> ACTIVITY
Exclude the pictures. Transcribe, exactly as written, the lines from the one with "Figure 17. Electromagnetic" through the end of the entries below.

[Collected data]
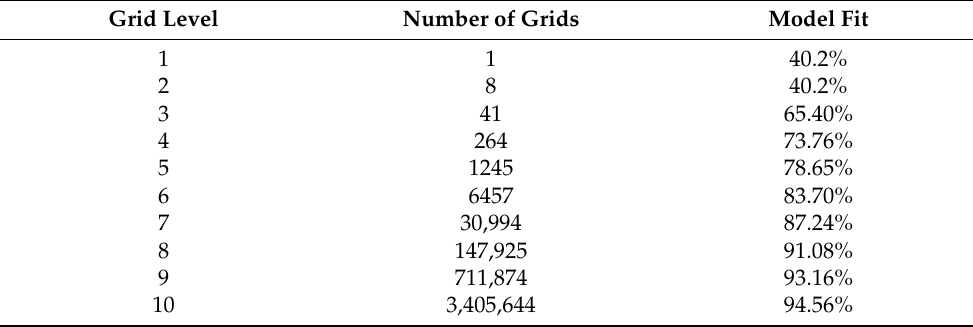
Table 1. Single-scale octree gridded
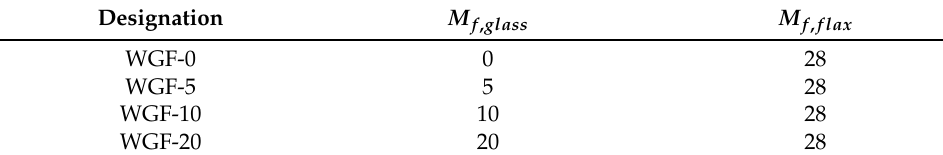
Table 1. Composition of composites with WGF.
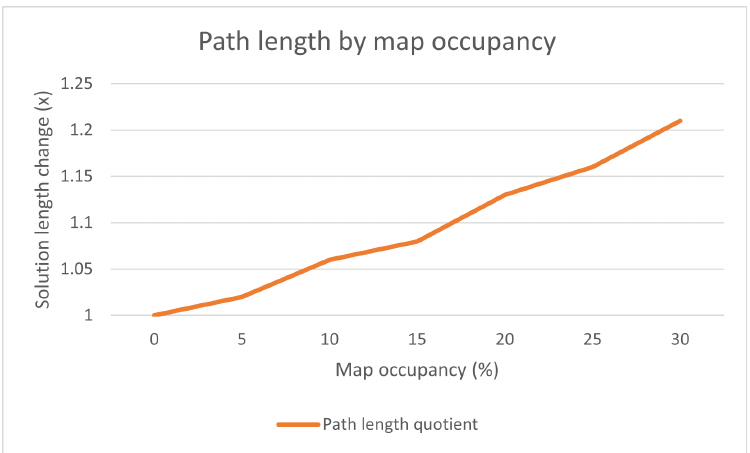
Figure 3. Measured difference in solution times on differently sized maps and different path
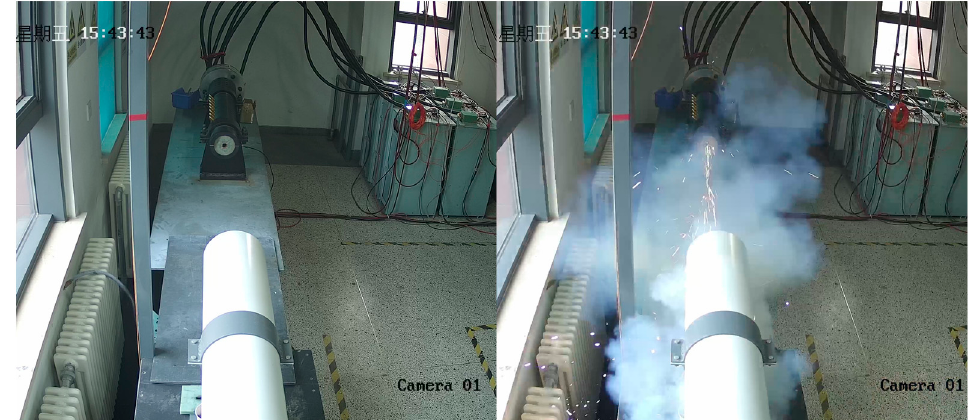
Figure 17. Electromagnetic railgun test platform.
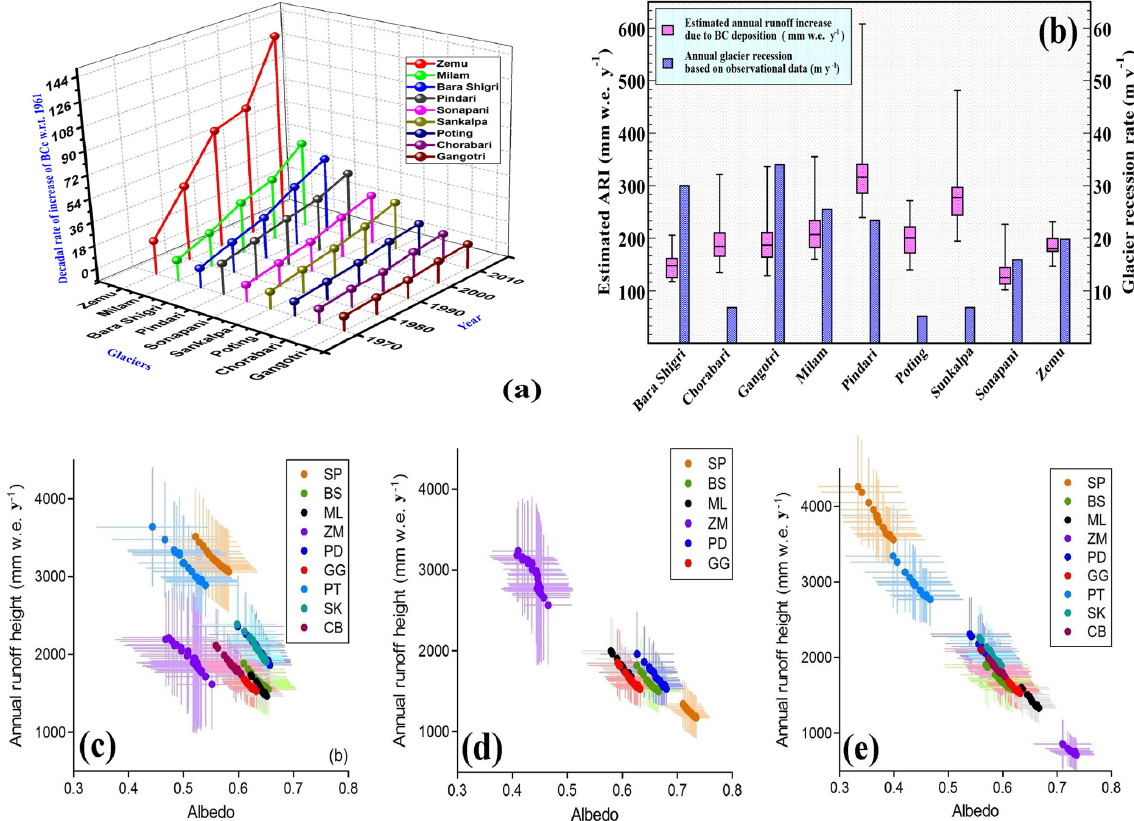
Figure 3. (a) Glacierwise decadal trend (1961–2010, percent rate of increase with respect to 1961) of BC c based on atmospheric BC concentration (µgm − 3 ) modeled over the glacier using SPRINTARS, (b) estimated increase in annual glacier runoff (mmw.e.y − 1 ) shown as box-and-whisker plot and average yearly recession (my − 1 ) for the nine glaciers, (c) simulated summer mean albedo and annual runoff depth of glaciers, and those of sensitivity analysis for (d) a single glacier hypsometry at different ERA-Interim grids and (e) different glacier hypsometries at a single ERA-Interim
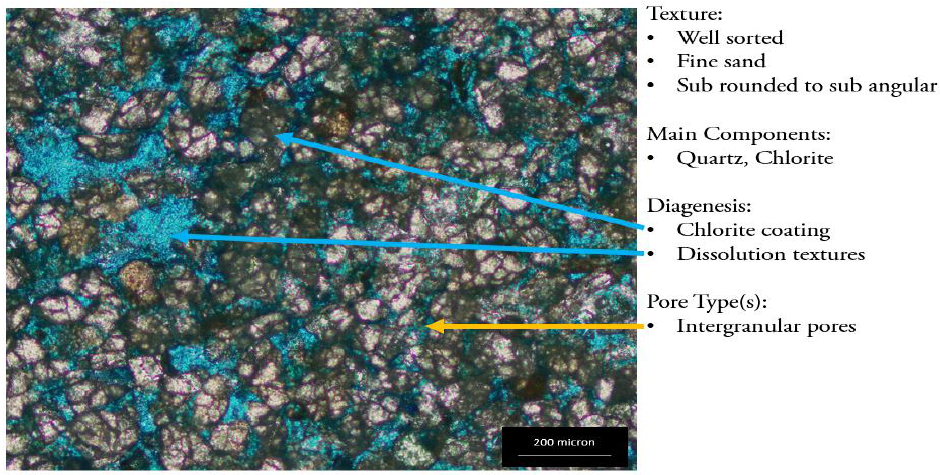
Figure 13. Textural and compositional features of L802 Belait.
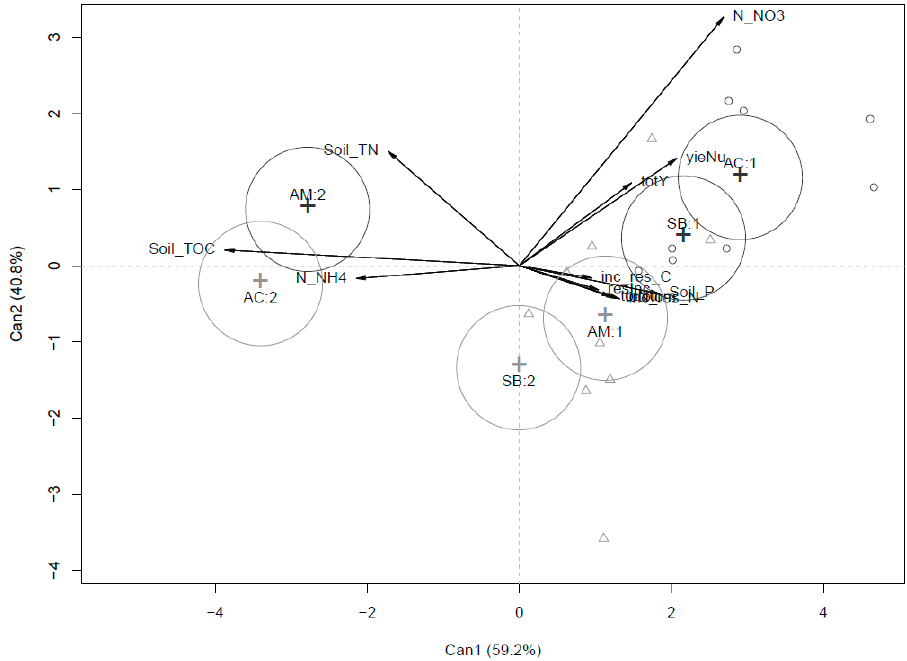
Figure 2. CDA output for agronomic parameters in the three compared systems (SB, AC and AM) over the two experimental years.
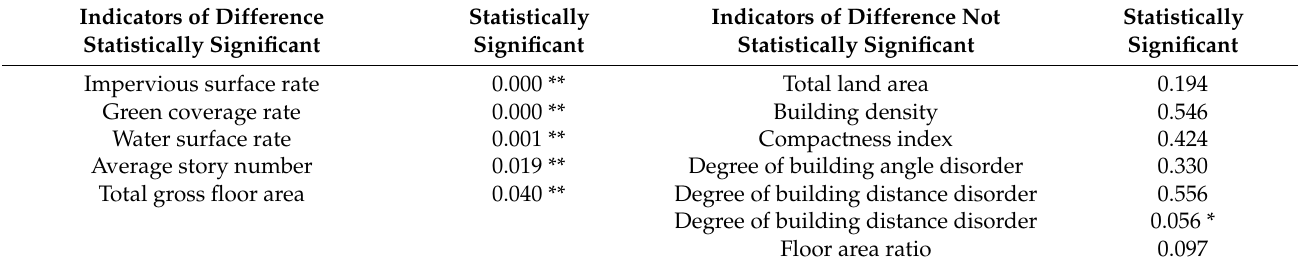
Table 3. Results of Mann–Whitney U test of morphological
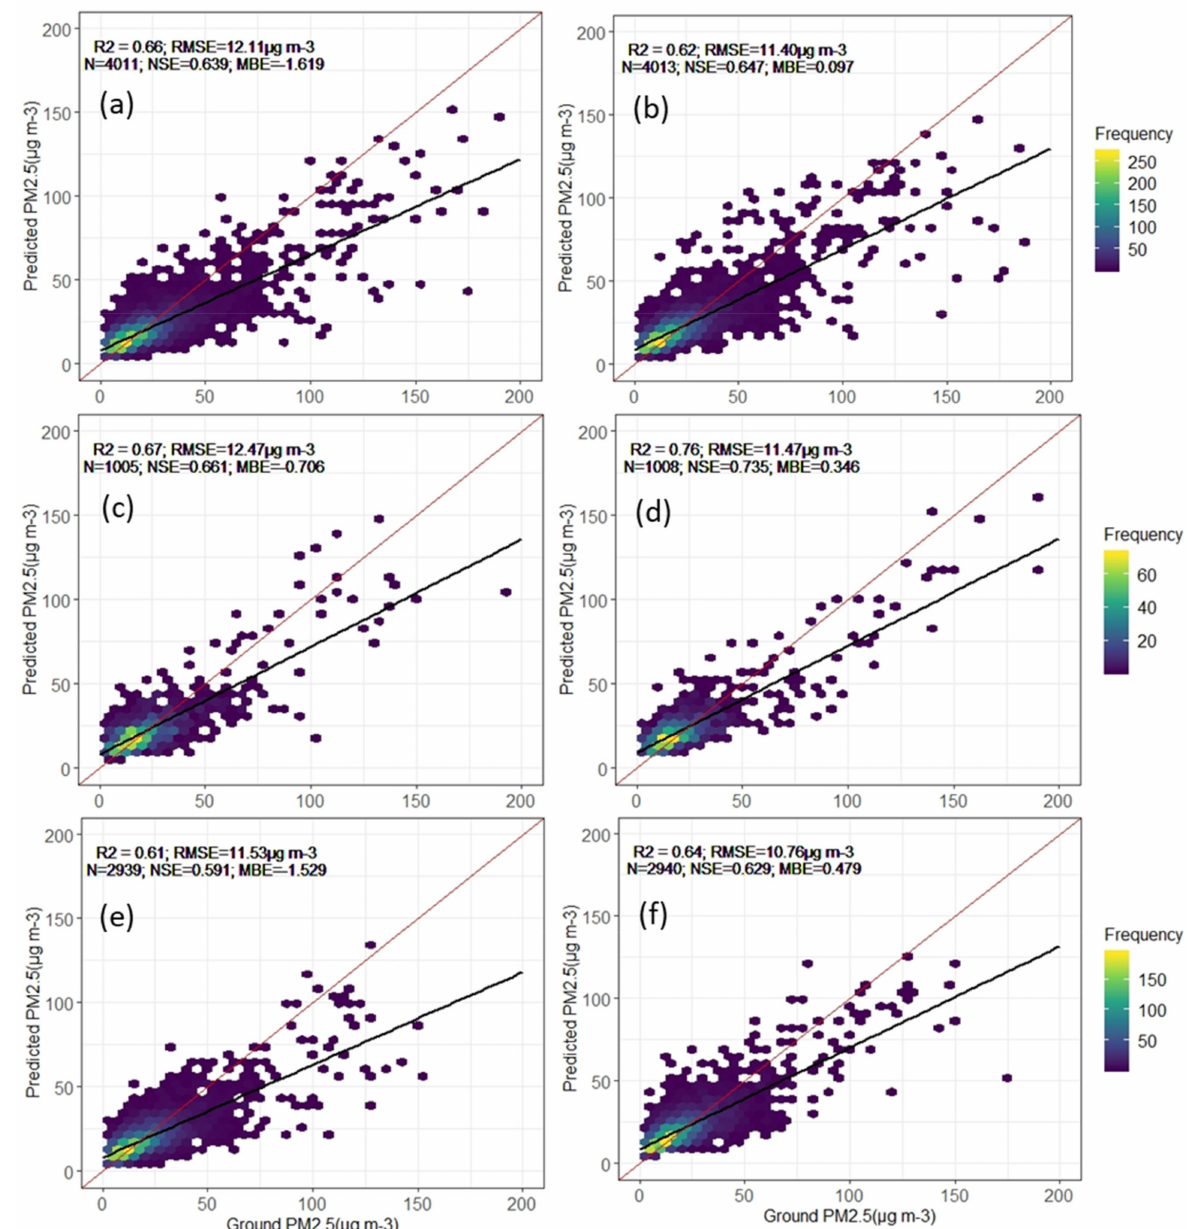
Figure 4. Validation of the predicted PM 2.5 concentrations against measured PM 2.5 using SVR (left) and RF (right) for overall Model 1 ( a , b ), urban/industrial Model 2 ( c , d ), suburban/rural Model 3 ( e , f ). Frequency indicates the density of data/count. The statistical indicators are presented as averaged values in each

> SOLUTION TO THIS TASK
Figure 17. Electromagnetic railgun test platform.
Figure 3. (a) Glacierwise decadal trend (1961–2010, percent rate of increase with respect to 1961) of BC c based on atmospheric BC concentration (µgm − 3 ) modeled over the glacier using SPRINTARS, (b) estimated increase in annual glacier runoff (mmw.e.y − 1 ) shown as box-and-whisker plot and average yearly recession (my − 1 ) for the nine glaciers, (c) simulated summer mean albedo and annual runoff depth of glaciers, and those of sensitivity analysis for (d) a single glacier hypsometry at different ERA-Interim grids and (e) different glacier hypsometries at a single ERA-Interim
Figure 13. Textural and compositional features of L802 Belait.
Figure 2. CDA output for agronomic parameters in the three compared systems (SB, AC and AM) over the two experimental years.
Table 3. Results of Mann–Whitney U test of morphological
Figure 4. Validation of the predicted PM 2.5 concentrations against measured PM 2.5 using SVR (left) and RF (right) for overall Model 1 ( a , b ), urban/industrial Model 2 ( c , d ), suburban/rural Model 3 ( e , f ). Frequency indicates the density of data/count. The statistical indicators are presented as averaged values in each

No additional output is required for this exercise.